• Esplora il materiale:
a – Elenca i tipi di handicap che, secondo il brano sull'insegnante di sostegno, danno diritto al supporto di questa figura professionale.
b – Prosegui il brano sul diritto all'insegnante di sostegno dal punto in cui si interrompe.

• Brano del documento:

#####

Tutti i bambini e i ragazzi in età scolastica con disabilità hanno pieno diritto a seguire le lezioni con il supporto di un insegnante di sostegno.
Lo Stato, per evitare discriminazioni e favorire la piena inclusione, offre tutte le garanzie possibili per rendere l’esperienza scolastica idonea a ogni tipo di studente. In questo senso, i disabili parziali o gravi possono iscriversi in ogni istituto a loro scelta. Per essere aiutati e supportati sono affiancati dalla figura dell’insegnante di sostegno.
La disabilità, secondo le percentuali definite dalla legge, dà quindi diritto all’insegnante di sostegno a scuola. La fattispecie è quella prevista dalla Legge 104 art 3 comma 3. La normativa garantisce il supporto di una tale figura professionale specializzata per tutti i bambini e i ragazzi che hanno un handicap fisico, sensoriale o psichico (incluso il ritardo cognitivo).

#####

• Dati forniti:
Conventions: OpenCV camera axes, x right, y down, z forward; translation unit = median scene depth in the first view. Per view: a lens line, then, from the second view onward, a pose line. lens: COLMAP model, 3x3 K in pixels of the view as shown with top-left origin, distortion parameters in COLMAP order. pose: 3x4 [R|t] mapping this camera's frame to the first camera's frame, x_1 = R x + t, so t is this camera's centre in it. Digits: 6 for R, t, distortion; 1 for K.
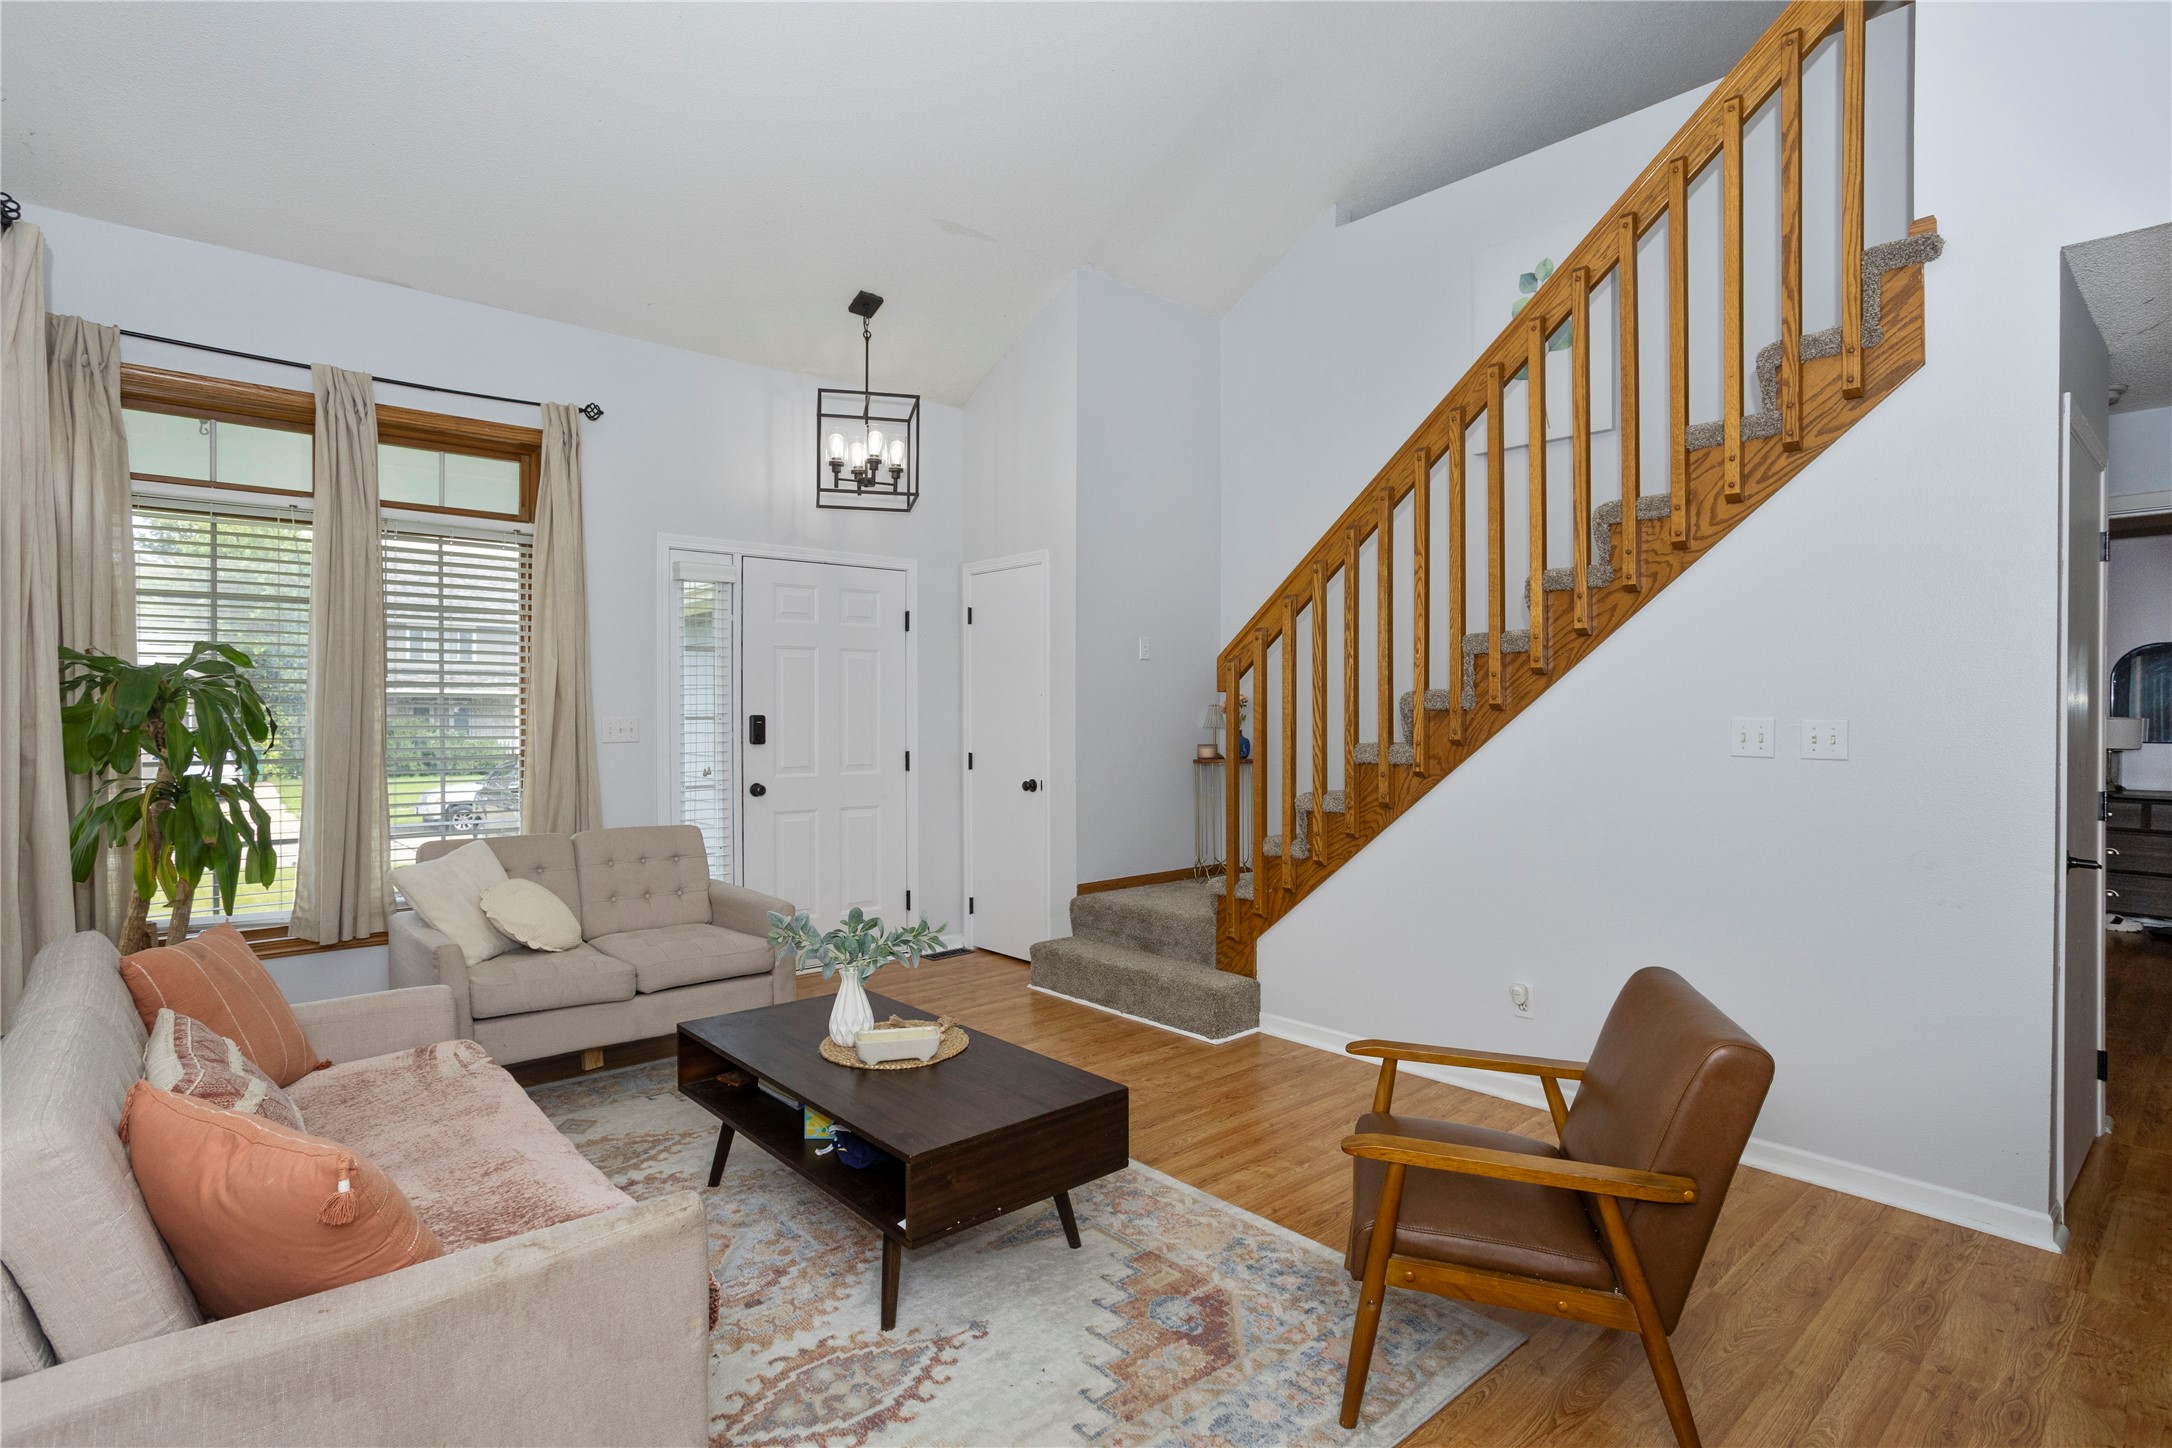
lens RADIAL K [[1074.6, 0, 1091.1], [0, 1074.6, 728.3], [0, 0, 1]] dist [-0.037154, 0.000307]
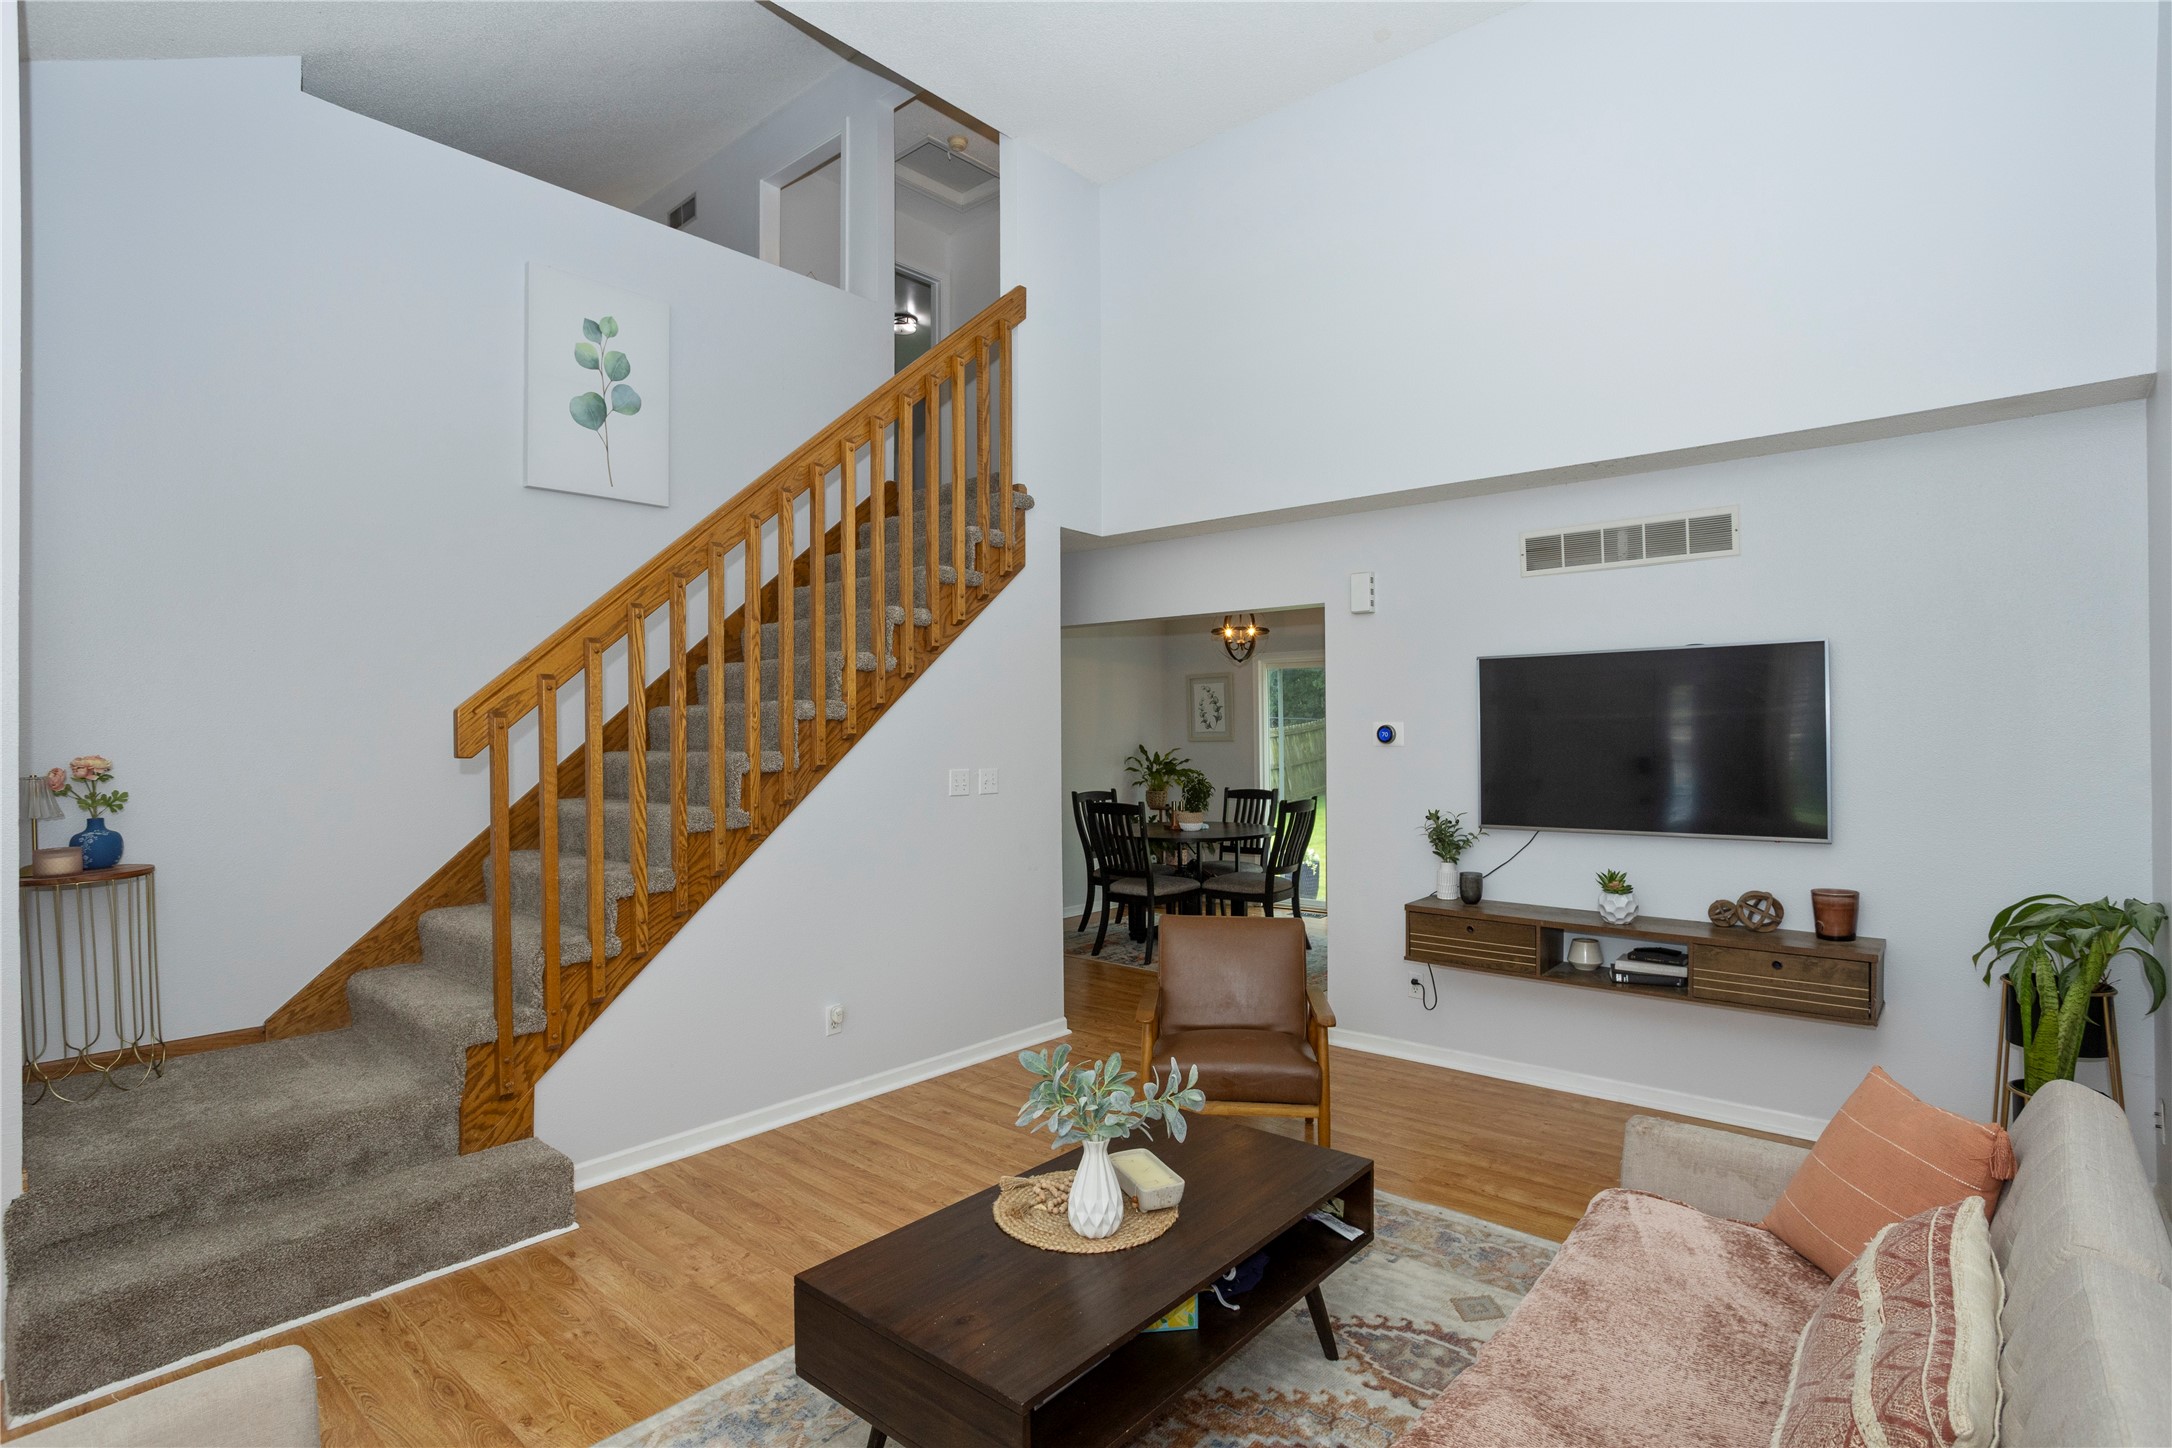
lens RADIAL K [[1074.6, 0, 1089.9], [0, 1074.6, 727.8], [0, 0, 1]] dist [-0.037154, 0.000307]
pose [[-0.133386, 0.004060, 0.991056, -0.768451], [0.019344, 0.999812, -0.001493, -0.053010], [-0.990875, 0.018972, -0.133440, 0.854647]]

#####

• Risposte per attività:
a –
- Fisico
- Sensoriale
- Psichico (incluso il ritardo cognitivo)

b –
In pratica, su richiesta dei genitori o degli stessi docenti, l’istituzione scolastica dovrà offrire a ogni alunno disabile continue o parziali attività di sostegno mediante l’assegnazione di docenti specializzati. Per poter sfruttare questo diritto, i genitori devono recarsi presso il medico di base o il pediatra per far redigere un certificato telematico con la richiesta di visita medica presso l’INPS.
Tutti i pediatri e i medici specialistici hanno accesso al software per inoltrare la richiesta direttamente. Dopo la visita dell’INPS, si ottiene il riconoscimento della disabilità dell’alunno. Con il riconoscimento di una situazione di handicap con gravità (art. 3, comma 3), le ore di sostegno vengono assegnate interamente all’alunno disabile.
Invece, in caso di alunno riconosciuto in situazione di handicap art. 3 comma 1 (disabilità parziale) le ore di sostegno vengono calcolate sui bisogni di più alunni e distribuite tra loro in base al bisogno.
Le ore di sostegno richieste sono specificate nel PEI (Progetto Educativo Individualizzato). Se l’Ufficio scolastico regionale (USR) ne concede un numero inferiore al bisogno effettivo dell’alunno, la scuola può far ricorso all’istituzione.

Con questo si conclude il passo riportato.